Segundo a investigação, os policiais usavam a própria delegacia para pressionar integrantes do tráfico e exigir pagamento de propina em troca de omissão em atos de ofício.

De acordo com a PF, o esquema seria liderado por uma autoridade policial que era titular de uma delegacia da capital e por outro policial civil. Eles enviavam intimações a integrantes do tráfico para coagir e exigir pagamentos ilegais.

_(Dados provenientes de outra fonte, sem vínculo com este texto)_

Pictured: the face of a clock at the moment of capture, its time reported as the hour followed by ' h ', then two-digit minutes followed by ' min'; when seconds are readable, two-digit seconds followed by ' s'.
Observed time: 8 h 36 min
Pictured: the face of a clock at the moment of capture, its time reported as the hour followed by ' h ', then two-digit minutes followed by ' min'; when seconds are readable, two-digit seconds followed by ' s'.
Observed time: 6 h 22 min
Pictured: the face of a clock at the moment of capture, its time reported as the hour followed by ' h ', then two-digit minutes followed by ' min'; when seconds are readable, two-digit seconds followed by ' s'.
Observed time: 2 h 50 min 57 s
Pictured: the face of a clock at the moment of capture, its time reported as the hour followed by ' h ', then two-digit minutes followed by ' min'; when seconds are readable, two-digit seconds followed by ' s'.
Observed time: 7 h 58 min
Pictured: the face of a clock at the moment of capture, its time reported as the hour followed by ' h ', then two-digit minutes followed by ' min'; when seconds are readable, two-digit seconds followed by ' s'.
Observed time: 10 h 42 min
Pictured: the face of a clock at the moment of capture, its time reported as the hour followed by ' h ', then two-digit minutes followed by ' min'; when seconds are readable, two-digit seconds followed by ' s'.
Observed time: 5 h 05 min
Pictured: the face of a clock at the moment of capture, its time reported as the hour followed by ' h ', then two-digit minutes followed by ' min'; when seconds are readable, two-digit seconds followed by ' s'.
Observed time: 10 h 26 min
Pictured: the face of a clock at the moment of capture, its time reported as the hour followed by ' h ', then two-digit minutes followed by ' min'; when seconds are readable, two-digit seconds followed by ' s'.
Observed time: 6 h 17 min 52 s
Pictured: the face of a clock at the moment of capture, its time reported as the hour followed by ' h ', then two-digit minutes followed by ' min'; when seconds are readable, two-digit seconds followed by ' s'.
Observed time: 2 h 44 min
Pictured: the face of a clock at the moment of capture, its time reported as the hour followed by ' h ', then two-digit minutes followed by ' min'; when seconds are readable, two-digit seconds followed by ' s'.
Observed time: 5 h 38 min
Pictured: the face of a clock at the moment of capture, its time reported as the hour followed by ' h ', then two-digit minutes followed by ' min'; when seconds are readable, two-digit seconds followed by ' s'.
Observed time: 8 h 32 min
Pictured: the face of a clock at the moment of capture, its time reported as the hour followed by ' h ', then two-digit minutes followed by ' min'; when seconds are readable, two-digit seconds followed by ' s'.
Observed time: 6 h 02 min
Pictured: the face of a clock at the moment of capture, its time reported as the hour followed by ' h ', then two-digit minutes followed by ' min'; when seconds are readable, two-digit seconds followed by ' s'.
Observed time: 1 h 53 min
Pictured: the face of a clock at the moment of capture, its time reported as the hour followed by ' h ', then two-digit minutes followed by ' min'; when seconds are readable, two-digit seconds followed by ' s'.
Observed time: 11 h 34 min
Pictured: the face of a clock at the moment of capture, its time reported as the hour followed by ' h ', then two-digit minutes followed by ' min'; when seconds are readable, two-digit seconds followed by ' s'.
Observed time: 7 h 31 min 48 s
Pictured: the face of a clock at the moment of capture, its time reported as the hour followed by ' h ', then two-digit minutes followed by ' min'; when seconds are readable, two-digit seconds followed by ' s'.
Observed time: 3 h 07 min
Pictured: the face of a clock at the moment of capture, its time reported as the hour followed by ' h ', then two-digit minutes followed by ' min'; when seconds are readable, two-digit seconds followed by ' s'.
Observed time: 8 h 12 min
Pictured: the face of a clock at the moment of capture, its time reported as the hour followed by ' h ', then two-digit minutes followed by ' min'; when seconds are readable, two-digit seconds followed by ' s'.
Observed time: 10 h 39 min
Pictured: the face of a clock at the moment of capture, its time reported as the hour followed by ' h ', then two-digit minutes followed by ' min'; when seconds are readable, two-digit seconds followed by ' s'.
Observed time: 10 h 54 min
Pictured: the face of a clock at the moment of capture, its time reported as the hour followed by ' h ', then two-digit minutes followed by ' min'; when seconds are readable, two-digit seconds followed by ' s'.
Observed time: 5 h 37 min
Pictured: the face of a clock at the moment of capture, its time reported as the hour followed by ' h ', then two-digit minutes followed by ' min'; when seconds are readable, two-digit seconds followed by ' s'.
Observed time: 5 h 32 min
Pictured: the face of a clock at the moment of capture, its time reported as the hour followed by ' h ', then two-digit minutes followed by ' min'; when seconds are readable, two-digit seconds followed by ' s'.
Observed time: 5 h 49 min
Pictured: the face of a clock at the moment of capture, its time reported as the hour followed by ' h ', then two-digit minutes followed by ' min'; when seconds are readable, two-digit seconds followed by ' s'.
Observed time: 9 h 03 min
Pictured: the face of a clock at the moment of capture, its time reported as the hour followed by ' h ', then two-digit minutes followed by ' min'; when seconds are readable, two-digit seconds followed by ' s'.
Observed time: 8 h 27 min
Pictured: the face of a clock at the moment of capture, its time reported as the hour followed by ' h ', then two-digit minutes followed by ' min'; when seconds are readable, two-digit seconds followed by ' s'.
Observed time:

Dois intermediários seriam responsáveis por receber o dinheiro, mantendo distância direta entre os policiais e os criminosos.

A Justiça também determinou o afastamento imediato dos policiais investigados de suas funções públicas, além da suspensão das atividades de empresas suspeitas de serem usadas para movimentar o dinheiro do esquema. Valores em contas bancárias e criptoativos ligados aos alvos também foram bloqueados.

A análise financeira da PF identificou movimentações milionárias incompatíveis com os salários dos servidores investigados. Parte do dinheiro, segundo a polícia, teria sido ocultada por meio de empresas registradas em nome de familiares.

A operação faz parte da força-tarefa Missão Redentor II, criada para reforçar a atuação da Polícia Federal no combate a grupos criminosos violentos no Rio de Janeiro e às conexões entre organizações criminosas e agentes públicos.

Os investigados podem responder por organização criminosa, extorsão, corrupção passiva e ativa, além de lavagem de dinheiro.